Vitishko’s letters held up by prison management

posted 26 Jan 2015, 03:49 by Rights in Russia   [ updated 26 Jan 2015, 04:00 ]
21 January 2015

Source: HRO.org (info)
The management of Tambov Penal Colony No 2 has held back letters written by its inmate Evgeny Vitishko, a member of the board of Ecological Watch for Northern Caucasus, who has been named a prisoner of conscience by Amnesty International having been sentenced to three years behind bars on grounds of ‘damage’ to the fence of the Krasnodar Governor’s ‘dacha.’

Evgeny Vitishko’s supporters reported these developments on social media on 19 January 2015, according to Kasparov.ru.

On 20 January the activists posted the following: "We learned from the public prosecutor today that letters sent a month ago by Vitishko to the court and the public prosecutor are still being held at the penal colony.

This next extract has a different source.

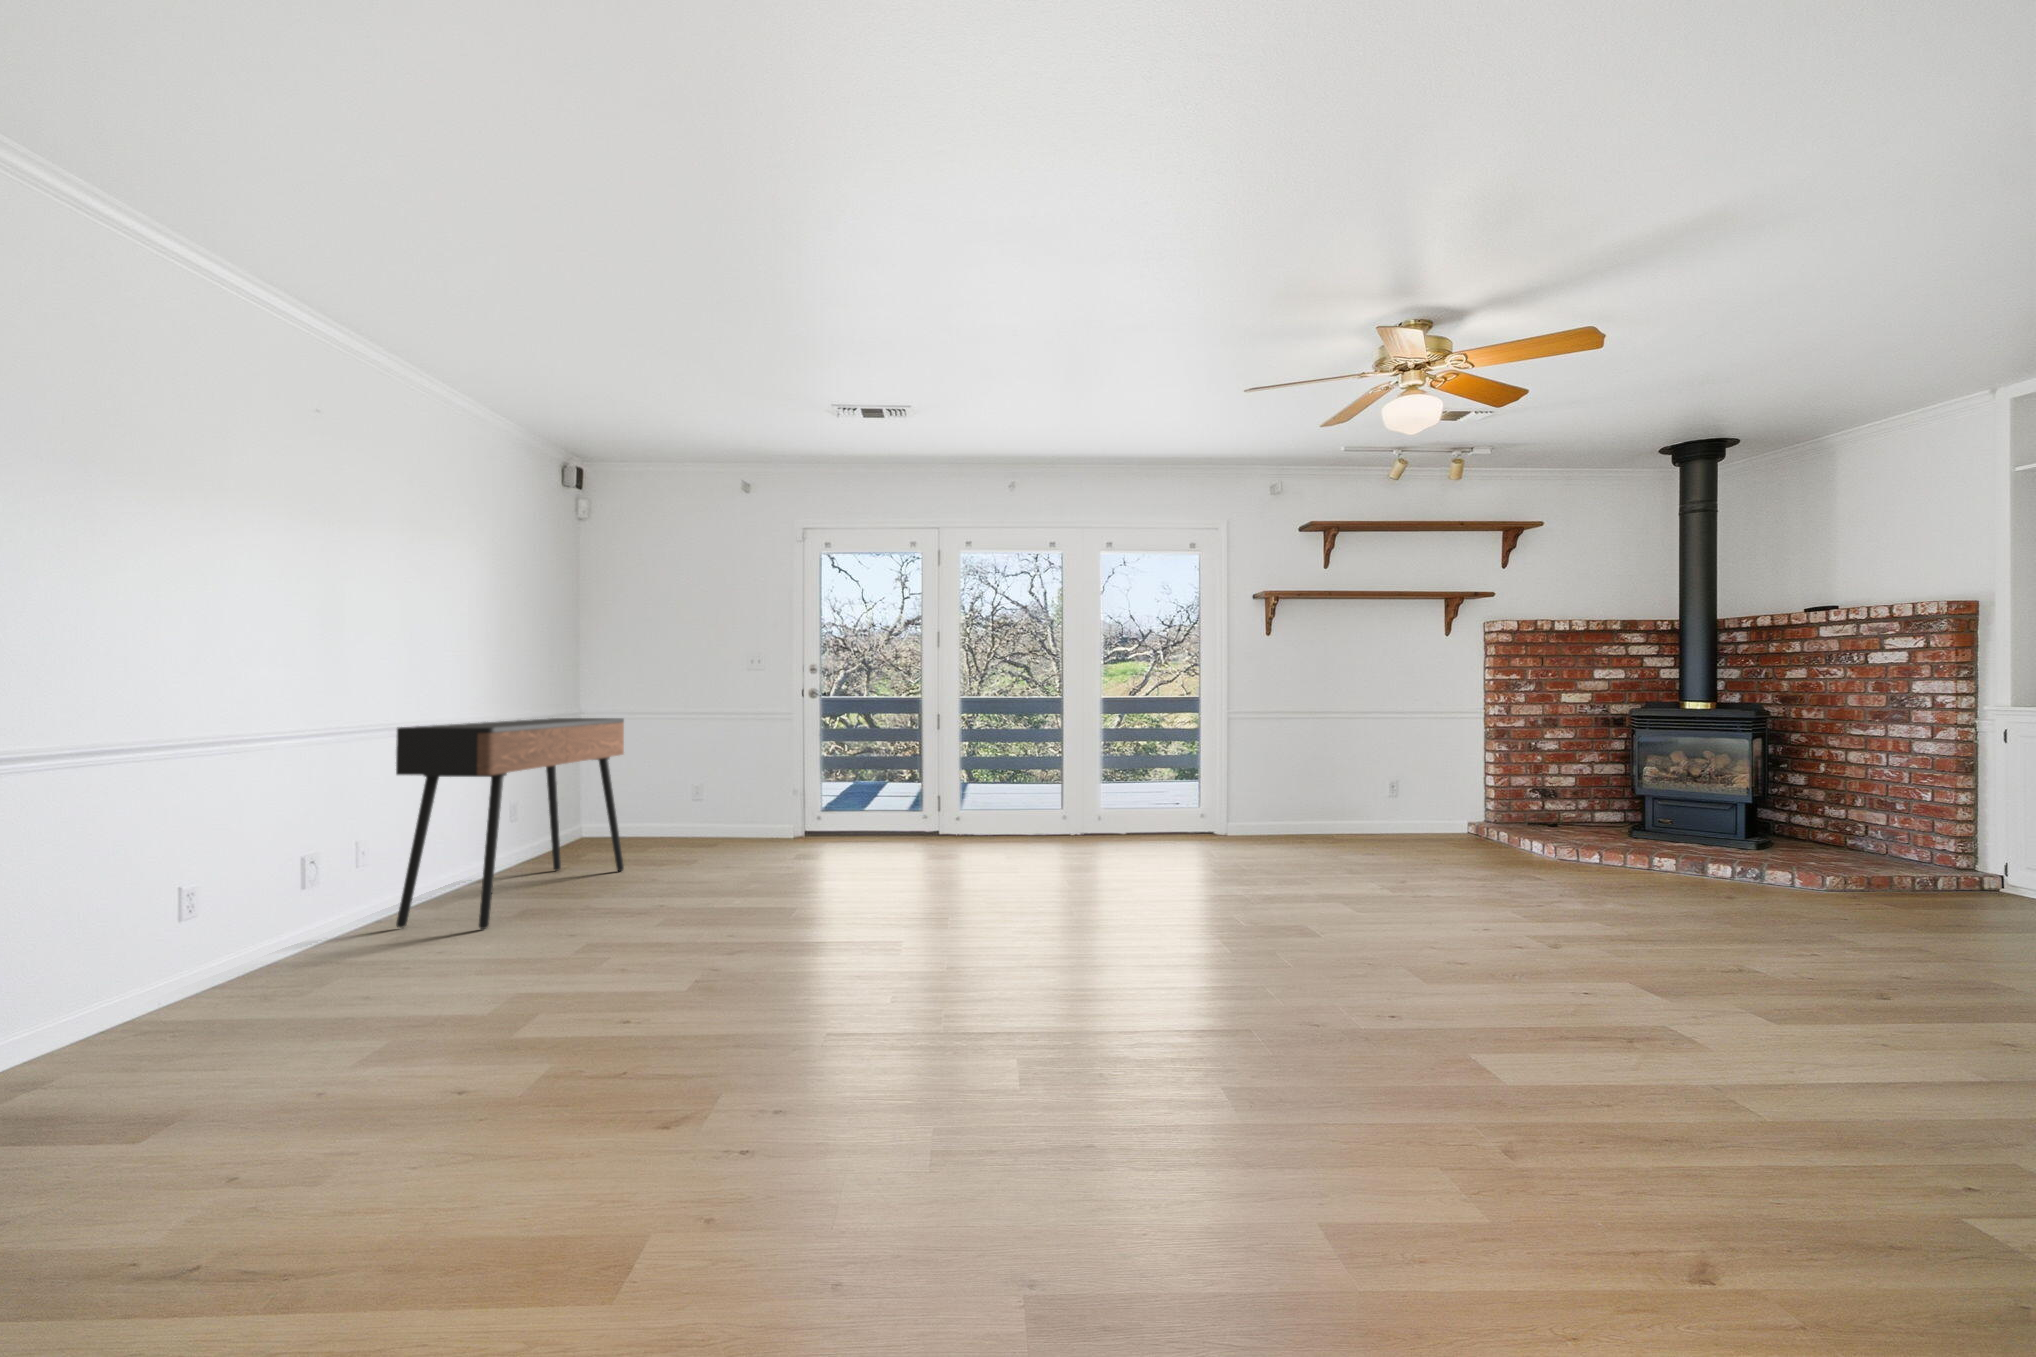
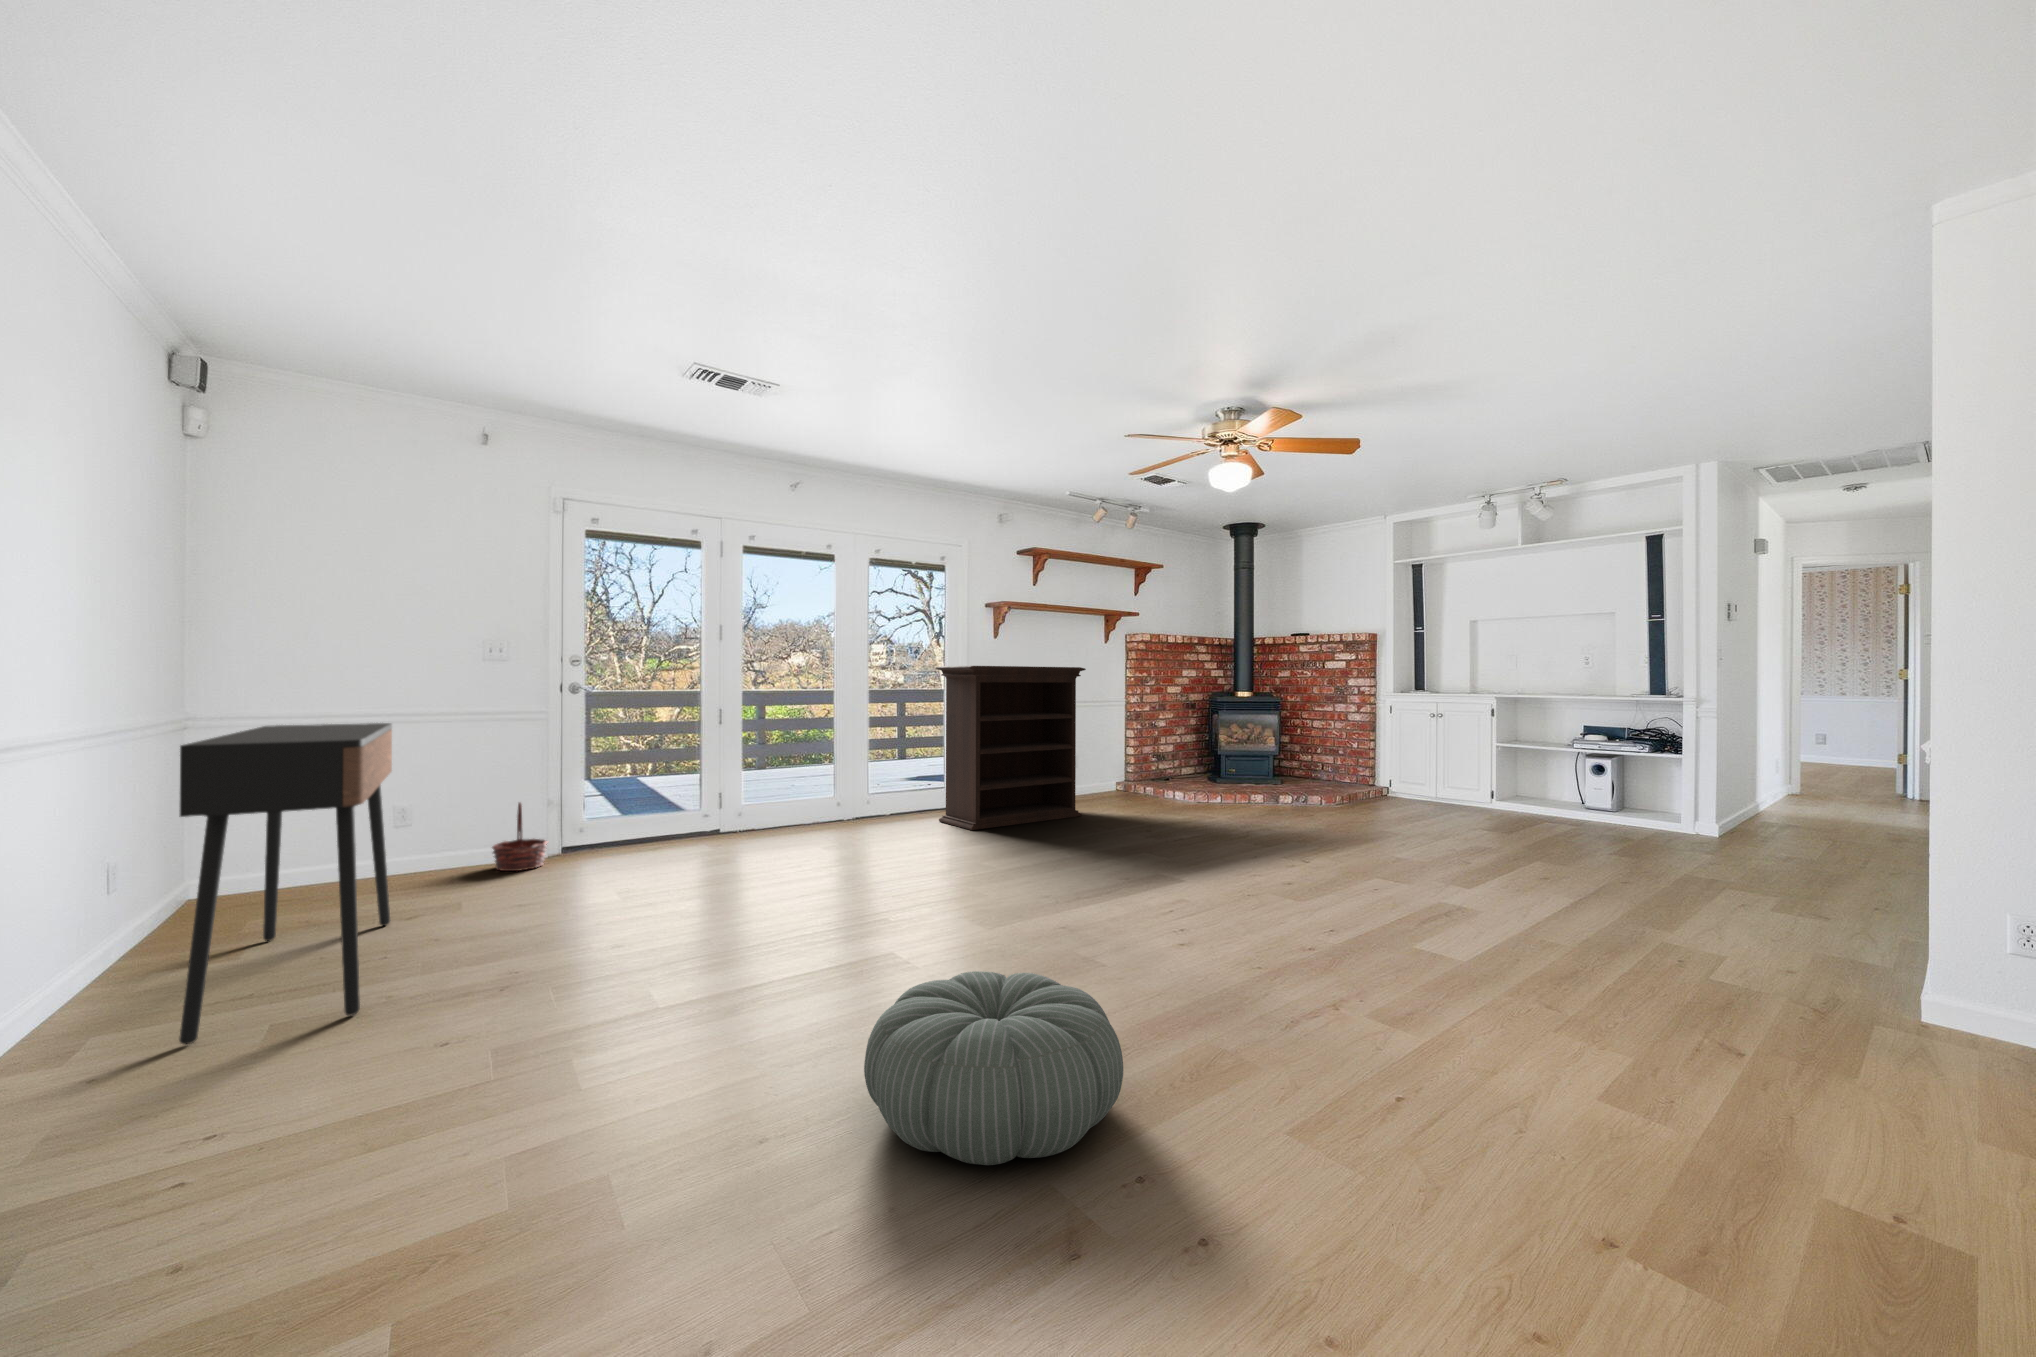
bookshelf: none [1159,668,1349,858] -> present [936,666,1086,830]
basket: none [749,787,790,844] -> present [492,803,547,871]
pouf: none [416,992,730,1207] -> present [864,971,1123,1165]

The political officer is withholding them for some reason, and only allowing them to be sent in the presence of the public prosecutor. Is this some new approach to handling prisoners’ official letters? We have not yet been able to find out what has happened to Vitishko’s applications to the Supreme Court and Tuapse town court.”

Evgeny Vitishko, considered a political prisoner by Russian human rights activists, is serving a term in the penal colony after having sprayed slogans such as “This is our forest” on the fence surrounding the holiday complex built in a nature reserve, together with another activist, Suren Gazaryan. Environmental activists claim that the governor of the Krasnodar region has built his dacha on the complex.